A Poesia Estatística da Ruína
Vejamos os números frios: em 1998, o Flamengo arrecadou R$ 12 milhões com bilheteria, mas gastou R$ 18 milhões em salários. O déficit era de 50%. Para cobrir, venderam o meia-atacante Fábio Baiano por R$ 2 milhões, dinheiro que evaporou em pagamentos atrasados. Enquanto isso, o Vasco, rival, investia em estrutura e pagava em dia, construindo o time que ganharia a Libertadores em 1998. Os dados estão no balancete do clube, divulgado anos depois, mas ignorados pela imprensa na época.

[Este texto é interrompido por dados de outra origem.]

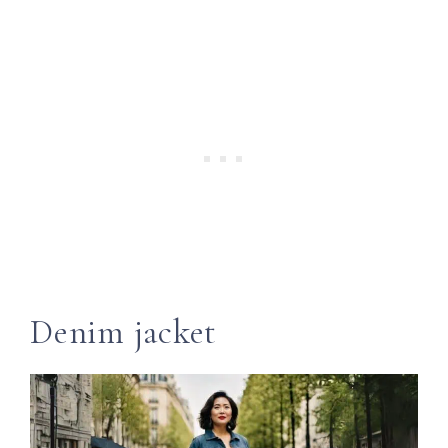
Denim jacket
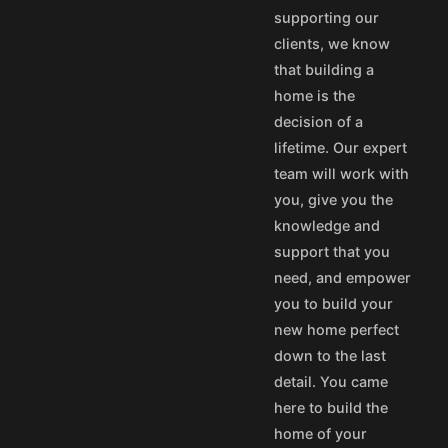
supporting our
35
$25
clients, we know
55
$45
that building a
75
$65
home is the
50
$40
decision of a
100
$80
lifetime. Our expert
aska and Hawaii express
team will work with
stom's fees and/or
you, give you the
knowledge and
vice@designamerica.com
support that you
need, and empower
you to build your
new home perfect
down to the last
detail. You came
here to build the
home of your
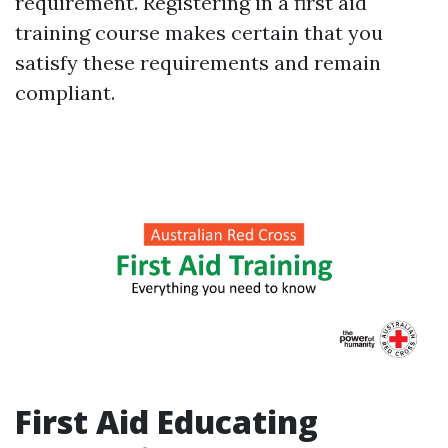
requirement. Registering in a first aid
training course makes certain that you
satisfy these requirements and remain
compliant.
First Aid Educating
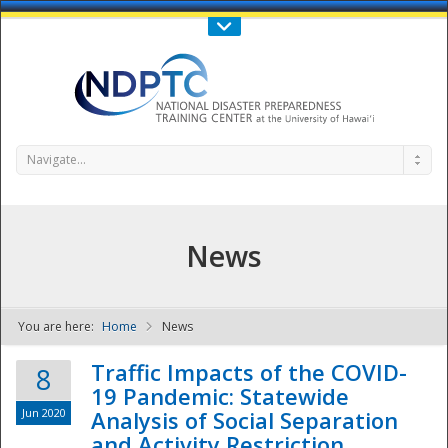
Call Us : 808-956-0600
Contact Us
SIGN IN
Navigate...
News
You are here:
Home
News
NDPTC - The
Traffic Impacts of the COVID-
8
19 Pandemic: Statewide
Jun 2020
Analysis of Social Separation
and Activity Restriction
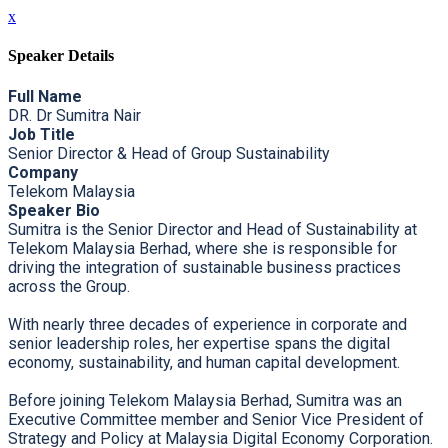
x
Speaker Details
Full Name
DR. Dr Sumitra Nair
Job Title
Senior Director & Head of Group Sustainability
Company
Telekom Malaysia
Speaker Bio
Sumitra is the Senior Director and Head of Sustainability at
Telekom Malaysia Berhad, where she is responsible for
driving the integration of sustainable business practices
across the Group.
With nearly three decades of experience in corporate and
senior leadership roles, her expertise spans the digital
economy, sustainability, and human capital development.
Before joining Telekom Malaysia Berhad, Sumitra was an
Executive Committee member and Senior Vice President of
Strategy and Policy at Malaysia Digital Economy Corporation.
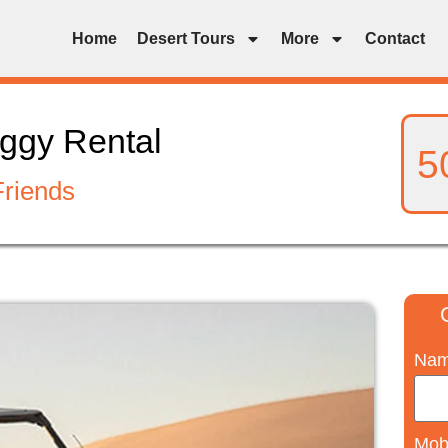
Home
Desert Tours
More
Contact
ggy Rental
5
Friends
Na
Mob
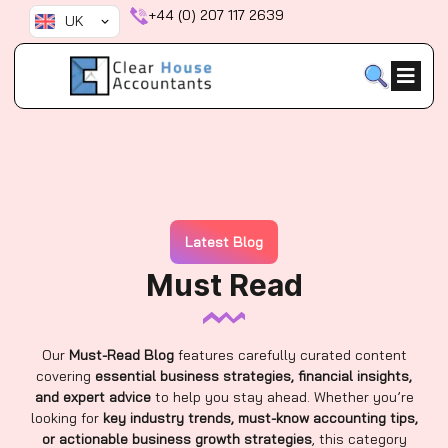
Skip
+44 (0) 207 117 2639
UK
to
content
Latest Blog
Must Read
Our
Must-Read Blog
features carefully curated content
covering
essential business strategies, financial insights,
and expert advice
to help you stay ahead. Whether you’re
looking for
key industry trends, must-know accounting tips,
or actionable business growth strategies
, this category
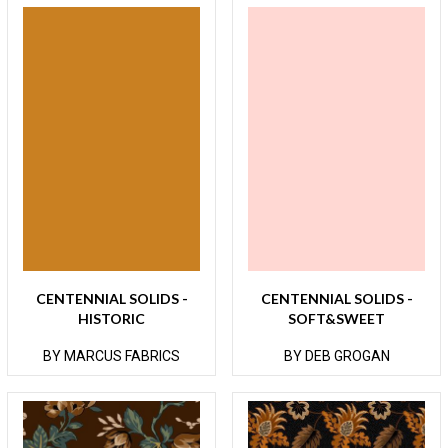
CENTENNIAL SOLIDS -
CENTENNIAL SOLIDS -
HISTORIC
SOFT&SWEET
BY MARCUS FABRICS
BY DEB GROGAN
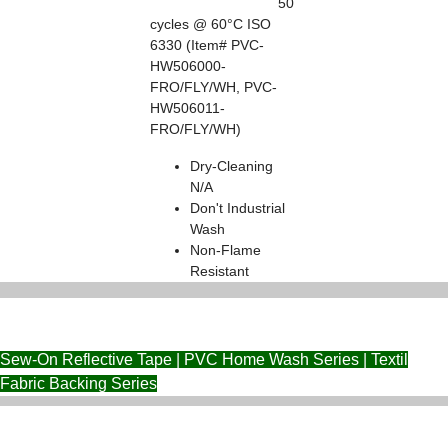
50
cycles @ 60°C ISO
6330 (Item# PVC-
HW506000-
FRO/FLY/WH, PVC-
HW506011-
FRO/FLY/WH)
Dry-Cleaning
N/A
Don't Industrial
Wash
Non-Flame
Resistant
Sew-On Reflective Tape | PVC Home Wash Series | Textil
Fabric Backing Series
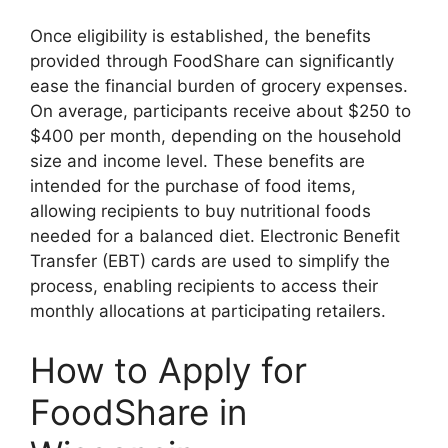
Once eligibility is established, the benefits
provided through FoodShare can significantly
ease the financial burden of grocery expenses.
On average, participants receive about $250 to
$400 per month, depending on the household
size and income level. These benefits are
intended for the purchase of food items,
allowing recipients to buy nutritional foods
needed for a balanced diet. Electronic Benefit
Transfer (EBT) cards are used to simplify the
process, enabling recipients to access their
monthly allocations at participating retailers.
How to Apply for
FoodShare in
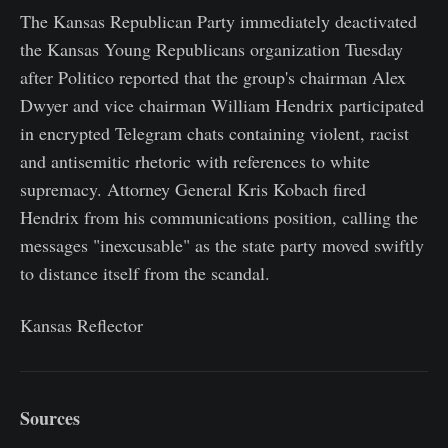
The Kansas Republican Party immediately deactivated
the Kansas Young Republicans organization Tuesday
after Politico reported that the group's chairman Alex
Dwyer and vice chairman William Hendrix participated
in encrypted Telegram chats containing violent, racist
and antisemitic rhetoric with references to white
supremacy. Attorney General Kris Kobach fired
Hendrix from his communications position, calling the
messages "inexcusable" as the state party moved swiftly
to distance itself from the scandal.
Kansas Reflector
Sources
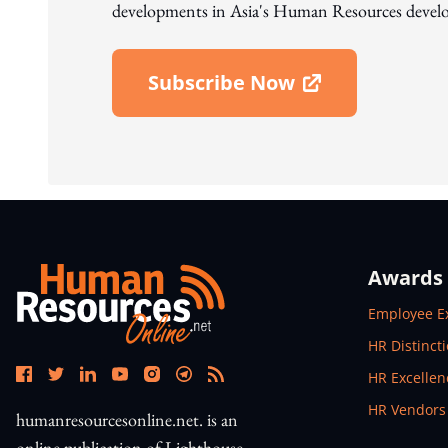
developments in Asia's Human Resources develo
Subscribe Now
Open In New Window
Awards
Open In N
Employee E
Open In N
HR Distinct
Open In N
HR Excelle
Open In N
HR Vendors
humanresourcesonline.net. is an
online publication of Lighthouse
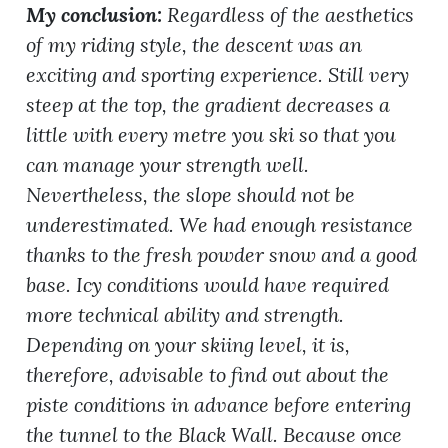
My conclusion:
Regardless of the aesthetics
of my riding style, the descent was an
exciting and sporting experience. Still very
steep at the top, the gradient decreases a
little with every metre you ski so that you
can manage your strength well.
Nevertheless, the slope should not be
underestimated. We had enough resistance
thanks to the fresh powder snow and a good
base. Icy conditions would have required
more technical ability and strength.
Depending on your skiing level, it is,
therefore, advisable to find out about the
piste conditions in advance before entering
the tunnel to the Black Wall. Because once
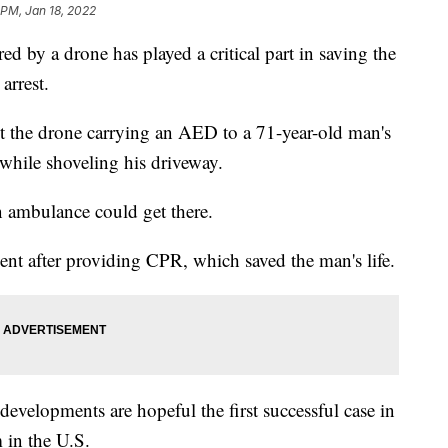
 PM, Jan 18, 2022
ered by a drone has played a critical part in saving the
arrest.
 the drone carrying an AED to a 71-year-old man's
 while shoveling his driveway.
n ambulance could get there.
nt after providing CPR, which saved the man's life.
developments are hopeful the first successful case in
in the U.S.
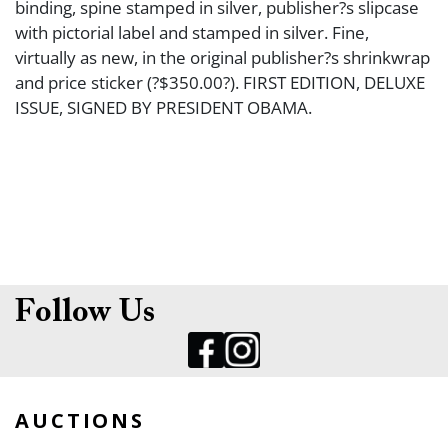
binding, spine stamped in silver, publisher?s slipcase
with pictorial label and stamped in silver. Fine,
virtually as new, in the original publisher?s shrinkwrap
and price sticker (?$350.00?). FIRST EDITION, DELUXE
ISSUE, SIGNED BY PRESIDENT OBAMA.
Follow Us
AUCTIONS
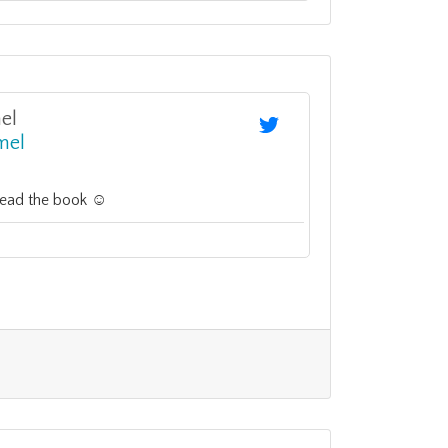
el
mel
read the book ☺️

O Segredo do Jornalismo que a TV Enterrou
Na redação do Jornal do Brasil, um editor-chefe me disse, em 1999, após uma rodada de copos de cerveja: ‘Esse tipo de história a gente não publica. Pega mal para o clube, para os patrocinadores. A TV não mostra porque os dirigentes são fontes do plantão’. Era o pacto de silêncio. O jornalismo esportivo, muitas vezes, se curvava ao poder. Histórias verdadeiras eram abafadas para não queimar pontes. O leitor e o telespectador viam apenas o espetáculo, o gol, a festa. A crise, a briga, a traição, ficavam nos bastidores, nos vestiários lacrados, nas mesas de negociação anônimas.
O Legado de uma Geração Perdida
Aquele Flamengo de 1998 era um elenco de estrelas: Romário, Juninho Paulista, Fábio Baiano, Juan, e outros. Mas a má gestão e os conflitos internos os impediram de conquistar títulos. Perderam o Carioca para o Vasco, e a Libertadores nem chegaram a disputar. Enquanto isso, o Vasco treinava com psicólogos esportivos, algo revolucionário na época. O Flamengo assistia, refém da sua própria mediocridade administrativa. A lição? O futebol não se ganha apenas com talento. É preciso gestão, transparência e, acima de tudo, respeito ao atleta.
Conclusão: A Grama que Não se Vê
A história daquele intervalo é um microcosmo do que há de podre no futebol brasileiro: o abismo entre o espetáculo e o negócio, entre a paixão e a exploração. O leitor sente agora a grama? Sim, mas não a grama do campo, e sim a grama do descaso, do dinheiro que some, das promessas que voam. É isso que faz um verdadeiro historiador do esporte: revelar os ossos do jogo. A TV mostra o gol, mas a crônica mostra o golpe. E esse, ninguém esquece.